March 16, 1946 – Labor Unrest At Home – Political Unrest Overseas
March 16, 1946. – 7 months after the end of World War 2 and Labor continued to be an issue domestically and the beginnings of the Cold War was taking shape overseas, if The United Nations was any indication. The Coal Strike was dragging on and President Truman was calling in all parties in an attempt to break the deadlock. A conference was set to take place on this day, but all indications were hardly encouraging with John L. Lewis of The Mine Workers once agin locked in a room with Charles O’Neil representing the Mine Operators. The issue of the Workers Welfare Fund had already threatened to derail talks. According to sources, the principle question to be discussed on this day was whether it was worthwhile to ask the UMW (United Mine Workers) to reopen negotiations as they had been broken off indefinitely the day before, but they were trying again this day.

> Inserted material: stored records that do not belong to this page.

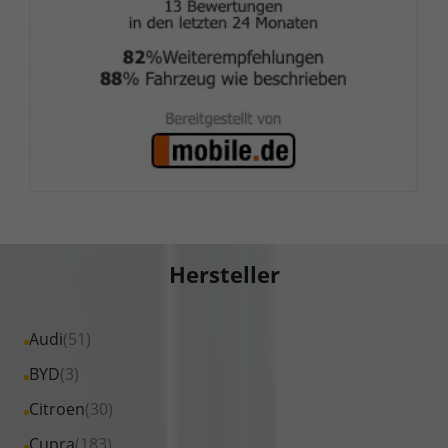
Hersteller
Alle
Audi
(51)
Fahrzeuge
Alle
BYD
(3)
von
Fahrzeuge
Alle
Citroen
(30)
Audi
von
Fahrzeuge
Alle
Cupra
(183)
anzeigen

Also on the Labor front – government officials were pushing plans for a seizure of the nation’s railroads if necessary to stall a strike set for this coming weekend. President Truman vowed to take such action if it proved to be necessary.
And The United Nations Security Council was in session, meeting over the issue of Albania‘s request to join the UN. The U.S. was confident the body would approve Albania’s admission, against the Soviet Union’s objections, but it put forth a plan to delay for two months any final decision. The U.S. was hopeful they could count on enough votes, thus overriding Russia’s objections. Soviet Foreign Minister Gromyko was expected to return to Council meetings, after a lengthy absence. The UN Commission on Human Rights, with its final report to the Economic and Social Council blocked by the opposition of a Russian Representative, was slated to convene later this day for another effort to win approval for its recommendations. Clashes between the Russians and commission Chairman Mrs. Roosevelt the day before, when he refused to approve the report, because of his objections to two of the recommendations.
In Europe, 31 persons were wounded by hand-grenades in Naples, when Monarchists tried to rush Communists barricaded inside Communist Headquarters. Five of the wounded were in critical condition. 20 Communists were arrested.
And Arab leaders said they believed King Farouk of Egypt was assembling a campaign to halt a swing of Arab states towards Russia. They made clear they did not expect Soviet help in Palestine.
And that’s a small slice of the news as it was presented by Newsman and Commentator Frazier Hunt for March 16, 1946.